In this paper, we have aimed to demonstrate how educational, informational, and digital humanities theories as well as continuous reflexive practice have been the Digital Scholarship Centre’s core strategies to develop and deliver our pedagogy, build community, and grow as educators in an environment of continued political and economic crisis at the University of Alberta. Like all institutions around the world, our implementation of envisioned pedagogical plans was disrupted by the COVID-19 pandemic, but also by massive budget cuts at the hands of the provincial government as it seeks to continue to proletarianize academic labour and implement performance-based funding, a trend observed across Canada (CBC News 2020; St-Onge; Saskatchewan; Spooner; Bettens). Perhaps because our academic facility operates in a province experimenting with the bleeding-edge cases of subsuming the academy into the contemporary authoritarian capitalist state, we have the opportunity to situate digital literacy instruction in the political dimension of critical literacy. We have also sought to examine the limitations of putting our pedagogical framework into practice, as the material structures of the university limit the real distribution of power for a specific purpose. Thus, while discussions of material and social structures of domination in the contemporary education environment are absolutely important to build student consciousness, seeking collective goals, such as integration into educational networks and certification programs beyond the individual universities are also necessary to practice our philosophy. The tensions we have described in this paper are, to a large extent, inescapable under the current progress of capitalism, and thus our goals are of intellectual clarity and collective power with the recognition that academics are workers implicated in state institutions as well.
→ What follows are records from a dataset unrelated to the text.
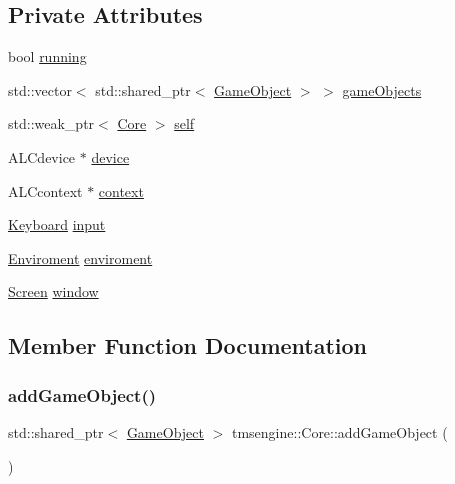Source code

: \subsection*{Private Attributes}
\begin{DoxyCompactItemize}
\item 
bool \hyperlink{classtmsengine_1_1_core_a46a10c02877fce53aee7e4939f807ad8}{running}
\item 
std\+::vector$<$ std\+::shared\+\_\+ptr$<$ \hyperlink{classtmsengine_1_1_game_object}{Game\+Object} $>$ $>$ \hyperlink{classtmsengine_1_1_core_afcee2f870370b68981a6ccab00fd2408}{game\+Objects}
\item 
std\+::weak\+\_\+ptr$<$ \hyperlink{classtmsengine_1_1_core}{Core} $>$ \hyperlink{classtmsengine_1_1_core_a8a48e579f54f5ec8c9e795c544c72ecc}{self}
\item 
A\+L\+Cdevice $\ast$ \hyperlink{classtmsengine_1_1_core_a91929ead4dc4bbf21e54e06f1d80408b}{device}
\item 
A\+L\+Ccontext $\ast$ \hyperlink{classtmsengine_1_1_core_a7fc87c5ea5b9b682b8dddef5360e109f}{context}
\item 
\hyperlink{classtmsengine_1_1_keyboard}{Keyboard} \hyperlink{classtmsengine_1_1_core_a58114b7b85229158404c9d087e94e02a}{input}
\item 
\hyperlink{classtmsengine_1_1_enviroment}{Enviroment} \hyperlink{classtmsengine_1_1_core_a5d0429ccd5f0d3bbd18b997e52c0111d}{enviroment}
\item 
\hyperlink{classtmsengine_1_1_screen}{Screen} \hyperlink{classtmsengine_1_1_core_ac0aa6ed388a9fb1fda4c190fc0bb762b}{window}
\end{DoxyCompactItemize}


\subsection{Member Function Documentation}
\mbox{\label{classtmsengine_1_1_core_a6e341b3f9754d7b9ba9ad49bdf701eb6}} 
\subsubsection{\texorpdfstring{add\+Game\+Object()}{addGameObject()}}
{\footnotesize\ttfamily std\+::shared\+\_\+ptr$<$ \hyperlink{classtmsengine_1_1_game_object}{Game\+Object} $>$ tmsengine\+::\+Core\+::add\+Game\+Object (\begin{DoxyParamCaption}{ }\end{DoxyParamCaption})}

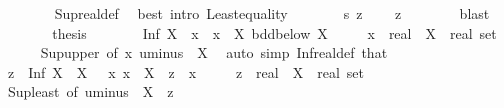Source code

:\begin{isabellebody}
\ \ \ \ \ \ \isamarkupfalse%
\ Sup{\isacharunderscore}{\kern0pt}real{\isacharunderscore}{\kern0pt}def\ \isamarkupfalse%
\ {\isacharparenleft}{\kern0pt}best\ intro{\isacharcolon}{\kern0pt}\ Least{\isacharunderscore}{\kern0pt}equality{\isacharparenright}{\kern0pt}\isanewline
\ \ \ \ \isamarkupfalse%
\ \isamarkupfalse%
\ s\ z\ \isamarkupfalse%
\ {\isachardoublequoteopen}{\isasymdots}\ {\isasymle}\ z{\isachardoublequoteclose}\isanewline
\ \ \ \ \ \ \isamarkupfalse%
\ blast\isanewline
\ \ \ \ \isamarkupfalse%
\ \isamarkupfalse%
\ {\isacharquery}{\kern0pt}thesis\ \isacommand{{\isachardot}{\kern0pt}}\isamarkupfalse%
\isanewline
\ \ \isamarkupfalse%
\isanewline
\ \ \isamarkupfalse%
\ {\isachardoublequoteopen}Inf\ X\ {\isasymle}\ x{\isachardoublequoteclose}\ \ {\isachardoublequoteopen}x\ {\isasymin}\ X{\isachardoublequoteclose}\ {\isachardoublequoteopen}bdd{\isacharunderscore}{\kern0pt}below\ X{\isachardoublequoteclose}\isanewline
\ \ \ \ \ x\ {\isacharcolon}{\kern0pt}{\isacharcolon}{\kern0pt}\ real\ \ X\ {\isacharcolon}{\kern0pt}{\isacharcolon}{\kern0pt}\ {\isachardoublequoteopen}real\ set{\isachardoublequoteclose}\isanewline
\ \ \ \ \isamarkupfalse%
\ Sup{\isacharunderscore}{\kern0pt}upper\ {\isacharbrackleft}{\kern0pt}of\ {\isachardoublequoteopen}{\isacharminus}{\kern0pt}x{\isachardoublequoteclose}\ {\isachardoublequoteopen}uminus\ {\isacharbackquote}{\kern0pt}\ X{\isachardoublequoteclose}{\isacharbrackright}{\kern0pt}\ \isamarkupfalse%
\ {\isacharparenleft}{\kern0pt}auto\ simp{\isacharcolon}{\kern0pt}\ Inf{\isacharunderscore}{\kern0pt}real{\isacharunderscore}{\kern0pt}def\ that{\isacharparenright}{\kern0pt}\isanewline
\ \ \isamarkupfalse%
\ {\isachardoublequoteopen}z\ {\isasymle}\ Inf\ X{\isachardoublequoteclose}\ \ {\isachardoublequoteopen}X\ {\isasymnoteq}\ {\isacharbraceleft}{\kern0pt}{\isacharbraceright}{\kern0pt}{\isachardoublequoteclose}\ {\isachardoublequoteopen}{\isasymAnd}x{\isachardot}{\kern0pt}\ x\ {\isasymin}\ X\ {\isasymLongrightarrow}\ z\ {\isasymle}\ x{\isachardoublequoteclose}\isanewline
\ \ \ \ \ z\ {\isacharcolon}{\kern0pt}{\isacharcolon}{\kern0pt}\ real\ \ X\ {\isacharcolon}{\kern0pt}{\isacharcolon}{\kern0pt}\ {\isachardoublequoteopen}real\ set{\isachardoublequoteclose}\isanewline
\ \ \ \ \isamarkupfalse%
\ Sup{\isacharunderscore}{\kern0pt}least\ {\isacharbrackleft}{\kern0pt}of\ {\isachardoublequoteopen}uminus\ {\isacharbackquote}{\kern0pt}\ X{\isachardoublequoteclose}\ {\isachardoublequoteopen}{\isacharminus}{\kern0pt}\ z{\isachardoublequoteclose}{\isacharbrackright}{\kern0pt}\ \isamarkupfalse%

\end{isabellebody}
While our approach to digital literacy instruction is informed by DH principles, we do not advocate that all facilities of this nature adopt them. Since not all universities and colleges may necessarily have DH programs, specific commitments to the values and goals of DH may not be relevant to the particular context of the readers. Instead, we wish to highlight the generalizability of critical pedagogy and the material aspects of education in the postsecondary environment, especially as crisis is deployed by university administrators to continue to extract surplus value from the workers and justify resource cuts. Rather than mystify the processes of technology and treat it as a tangential aspect of postsecondary education, we advocate for a realistic relationship with both concepts, mechanisms, and uses of technology in the classroom and in research.